Kısık seste çalan şarkıyla birlikte ay ışığını izliyordum birkaç dakikadır. Bu gece hava çok daha karanlık gelmişti gözlerime. Uykusuzluktan neredeyse patlayacak olan gözlerime. Bacaklarımı karnıma doğru çektim ve kollarımı etrafına sarıp başımı yasladım. Telefonumdan gelen bildirimle gözlerimi kapattım. Dokuz ay, dört gün. Siya gideli tam dokuz ay dört gün olmuştu.

"Ash?" Elle'in yumuşak sesiyle bakışlarım kapıya döndü. Üzerinde ince pijama takımıyla dikiliyordu orada, saçları dağılmıştı yine. "Resim mi yapıyorsun?" diye sordum bana bile garip gelen sesimle. Endişeli bakışları yüzümü taradı, dudaklarını birbirine bastırdı ve yavaş adımlarla yanıma gelip oturdu. "Sen yine mi uyumadın?"

"Uyuyamıyorum."

"İlaçlarını almıyorsun ki."

"İstemiyorum." İlaçlar ilaçlar ilaçlar... Hiçbir işe yaradıkları yoktu, ne Siya geliyordu ne de ben iyi oluyordum. "Siya döndüğünde seni böyle görünce üzülmeyecek mi?"

"Geri geldiği zaman tedaviye başlayacağım. O olmadan yapmak istemiyorum." Elle, Siya gittiğinden beri ufak bir çocuğa benzediğimi söylüyordu. Bu yüzden benimle fazla ilgileniyordu sanırım. "Ash, sana bir şey olmasından korkuyorum." Alayla gülümsedim. "Yine intihar edeceğimden mi korkuyorsun?" Yaş on yedi, acılar geçmedi. Yaş yirmi bir, acılar hâlâ taptaze.

"Ash..."

"İyiyim ben." dedim başımı gökyüzüne çevirip. "Siya'yı bekleyeceğim burada."

"Uyuman gerek, gözlerin kıpkırmızı olmuş."

"Umrumda değil." Bana ne söylerse söylesin gitmeyecektim yatağıma. Siya olmadan uyuyamıyordum ben, onun kokusu olmadan gözlerimi kapatamıyordum. Ah canım sevgilim, ıssız bir okyanustayım. Hiç kimse gelmiyor, bugünde sonbahardayım.
Dokuz aydır cesetten hiçbir farkım yoktu. Bu yıkık dökük otelde onu bekliyordum. Geleceğim demişti, Siya sözü vermişti bana. Gelecekti. Gelirdi. Gelirdi değil mi? Bırakmazdı bizi. İnsan ailesini bırakır mıydı? Bırakmazdı, o da bırakmayacaktı. "Nefes almak zor." dedim Elle'e bakıp. Gözleri dolmuştu bile. "Sarılsana bana abla..." Dudaklarını büzüp kollarını sıkıca doladı bana. "Yapma böyle, yıpratma kendini bu kadar."

"Elimde değil. Kalbim sıkışıyor, nefes almamı engelliyor."

"Geçecek." dedi saçlarımdan öpüp. "Her şey yoluna girecek." Bir yalan yarattım ve ona inanmayı seçtim. Kısa sürede Siya'ya böylesine bağlanmam hiç iyi değildi.

Ayı kan bürüdü,
Beni sen bürüdün.
Geçti.
Geçmedi.

Mide bulantısıyla geçen bir kahvaltının ardından Elle işe gitmiş, Axel da benimle birlikte otelde kalmıştı. "Ne yapalım bugün?" diye sordu yanıma oturup. Kırmızı koltukta uzanıyordum ve boş boş tavanı izliyordum. "Hiçbir şey."

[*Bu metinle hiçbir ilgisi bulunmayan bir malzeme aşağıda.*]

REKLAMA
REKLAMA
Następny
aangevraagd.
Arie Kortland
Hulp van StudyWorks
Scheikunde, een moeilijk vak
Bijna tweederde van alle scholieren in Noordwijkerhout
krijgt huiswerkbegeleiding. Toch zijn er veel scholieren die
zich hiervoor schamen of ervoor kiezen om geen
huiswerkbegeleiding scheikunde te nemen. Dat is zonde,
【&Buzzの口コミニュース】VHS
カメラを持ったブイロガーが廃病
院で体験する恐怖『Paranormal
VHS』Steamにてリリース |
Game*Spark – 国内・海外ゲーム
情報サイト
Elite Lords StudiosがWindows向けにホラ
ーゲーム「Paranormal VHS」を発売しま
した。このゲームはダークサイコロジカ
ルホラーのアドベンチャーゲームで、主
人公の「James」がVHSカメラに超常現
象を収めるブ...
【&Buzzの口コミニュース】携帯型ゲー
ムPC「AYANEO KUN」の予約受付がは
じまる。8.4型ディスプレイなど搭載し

"Bu kadar depresif olma Ash, Siya döndüğü zaman bu halde olduğunu görünce üzülür."

"O geldiği zaman iyi olacağım. Şimdi hiçbir şey yapmak istemiyorum."

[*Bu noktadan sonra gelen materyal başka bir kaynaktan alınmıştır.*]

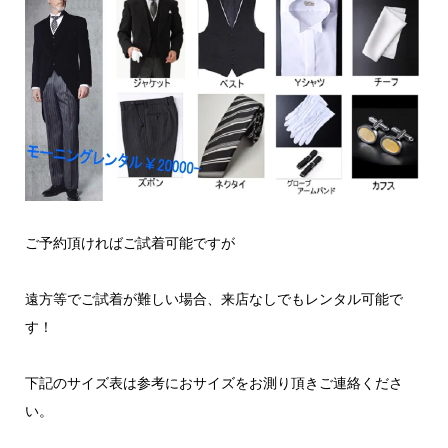
ご予約頂ければご試着可能ですが
遠方等でご試着が難しい場合、来店なしでもレンタル可能で
す！
下記のサイズ表は参考におサイズをお測り頂きご連絡くださ
い。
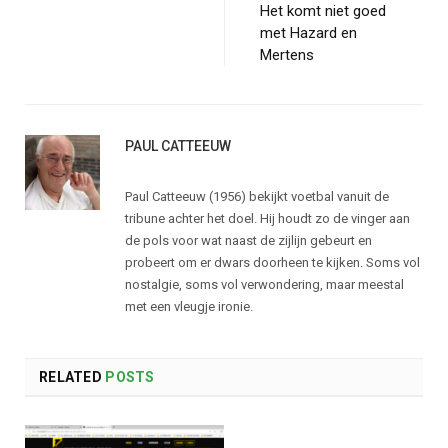
Het komt niet goed
met Hazard en
Mertens
PAUL CATTEEUW
Paul Catteeuw (1956) bekijkt voetbal vanuit de
tribune achter het doel. Hij houdt zo de vinger aan
de pols voor wat naast de zijlijn gebeurt en
probeert om er dwars doorheen te kijken. Soms vol
nostalgie, soms vol verwondering, maar meestal
met een vleugje ironie.
RELATED
POSTS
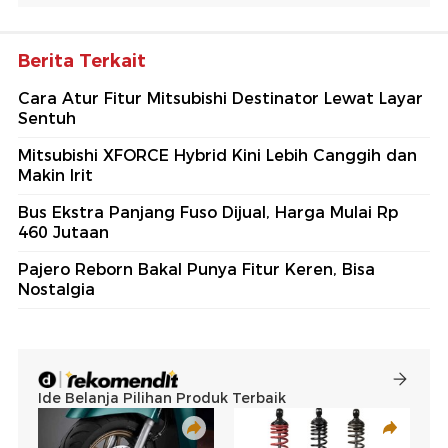
Berita Terkait
Cara Atur Fitur Mitsubishi Destinator Lewat Layar
Sentuh
Mitsubishi XFORCE Hybrid Kini Lebih Canggih dan
Makin Irit
Bus Ekstra Panjang Fuso Dijual, Harga Mulai Rp
460 Jutaan
Pajero Reborn Bakal Punya Fitur Keren, Bisa
Nostalgia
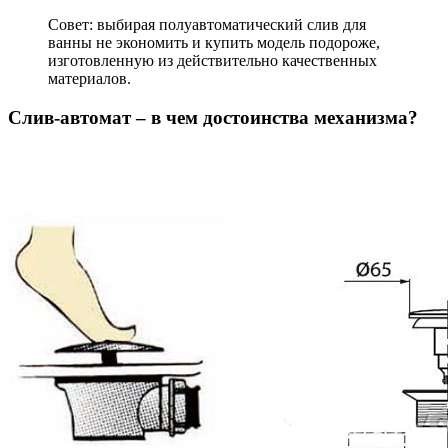
Совет: выбирая полуавтоматический слив для
ванны не экономить и купить модель подороже,
изготовленную из действительно качественных
материалов.
Слив-автомат – в чем достоинства механизма?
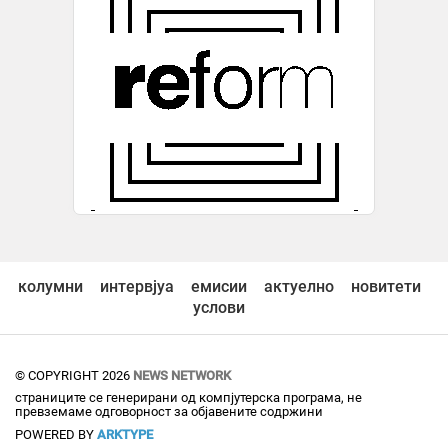
колумни
интервјуа
емисии
актуелно
новитети
услови
© COPYRIGHT 2026
NEWS NETWORK
страниците се генерирани од компјутерска програма, не
превземаме одговорност за објавените содржини
POWERED BY
ARKTYPE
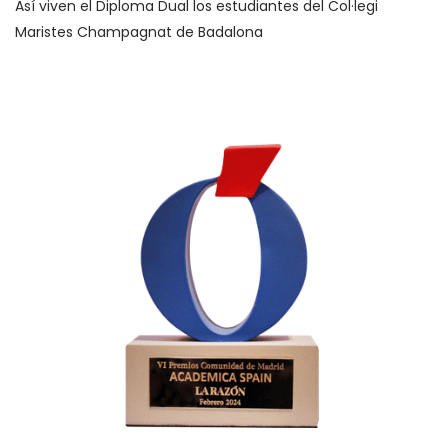
Así viven el Diploma Dual los estudiantes del Col·legi
Maristes Champagnat de Badalona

Beraber oturmuştuk onunla uykusuz gecelerimde. Yanımda olmuştu ve uyutmuştu beni omzunda. Bunlar basit duygulardı ama benim için her şey demekti. Göğsümün ortasına uyuşturucu iğne saplamak istiyordum. Tam kalbime. Hissizleşmek istiyordum birkaç saat de olsa. Acıyordu canım, yakıyordu boğazımı. Parçalıyordu göğüs kafesimi. Seni özledim Siya. Hep özlüyorum.